While the pernickety old woman pruned the rosebush in the front yard, a cheeky tom pranced along our back fence. I streaked over there, intending to see him off! I ran up the fence, made to dance along the top, thinking to tip the top crossbar every couple of paces with my right side foot and paw. For balance.
I was stuck! My rear claw too deep in the soft old timber! I wrenched and jerked to get free, tore my toe almost from my foot. Hurt! Hurt!
I miaowed and wailed and screamed for help. “Hurt! Tearing! My foot!”
My human came running. “What are you doing? What are you doing?”
“Oh no!” she said. “I’ll have to cut you loose and there’s blood already!”

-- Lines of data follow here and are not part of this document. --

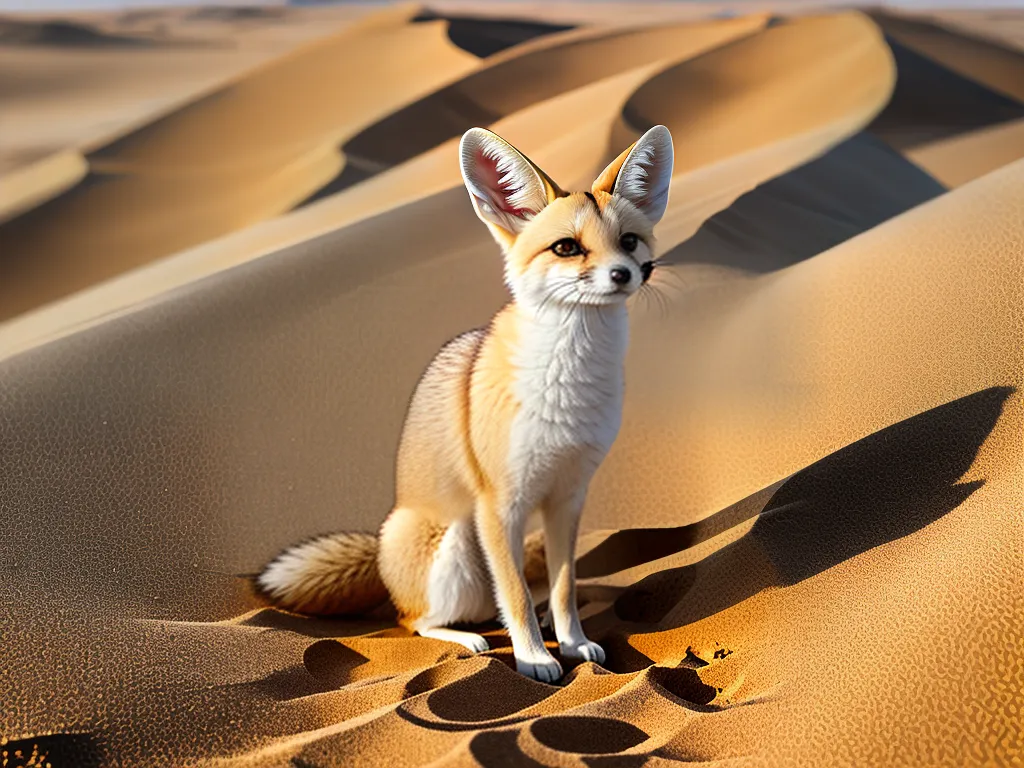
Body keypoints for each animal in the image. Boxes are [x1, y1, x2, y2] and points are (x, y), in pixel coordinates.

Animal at [257, 124, 674, 682]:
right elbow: (514, 595)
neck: (569, 383)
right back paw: (468, 640)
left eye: (628, 241)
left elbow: (564, 588)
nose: (626, 274)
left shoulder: (568, 497)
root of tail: (382, 550)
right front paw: (535, 659)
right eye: (567, 247)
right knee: (415, 619)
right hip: (456, 543)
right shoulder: (499, 502)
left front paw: (571, 642)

“Hang on!” She pulled my leg back at the same time as snipping my claw through with the secateurs.
I screeched, would’ve jumped down and run, but she gripped me by the scruff of my neck. She moved me onto her shoulder and kneeled down to where she’d dropped her gardening apron. Moved me onto that and had me rolled up in it in a flash.
“Phew!” she said. Got to her feet. “I know I can’t trust you not to get free so you’ll have to come.” She took me into the garage. “We’re looking for the cat carrier. Give me a nudge when you see it.”
Me give her a nudge? I hate the cat carrier!
“Found it! Don’t move now!” She lay me on the work bench and slid the cat carrier out from under it. “It’s dusty! Where’s a rag?”
I wrenched and wriggled. Just about got myself free when she grabbed me and fed me into the cat carrier.
Yowling, I hung onto the doorway as usual but my heart wasn’t in the struggle. I smelled my blood. I wanted to be licking my foot. Let myself be pushed in.
She shut the little gate and barred it. “Well, let me think,” she said. “I doubt that I can carry you—carrier and all—all the way to the vet.”
I pressed into the back of the carrier. Really not interested. Found my wound and started licking.
The pernickety old woman went to the garden shed. Got out the wheelbarrow and lifted the carrier onto it. Trundled me down the drive, left turn into the street, across the road. Another left turn and a couple of blocks along. Right turn into the bad place.
I yowled. Felt sick. The turns and trundles dizzy-making. Give me peace and quiet. I don’t like it at the vet’s. They have pointy things they stick into me. They have rules. Dogs on their leashes, cats in their carriers. I wailed as the pernickety old woman carried me into the waiting room.
“Oh dear,” the secretary said while I took a breath. “Bleeding?”
“Yes, quite a bit of the red stuff,” the pernickety old woman said. She explained what she thought had happened.
“Come through,” one of the vet nurses said.
My human picked up the carrier and we went into the scary place.
————
Yes. They stuck me with something. I spent the night. Refused their food. In the morning, I was bandaged up. When we got home, the carrier and the wheelbarrow again, my human locked me in the shed. “Go to sleep,” she said. “They said you would want to. I’ll be back in a jiff.”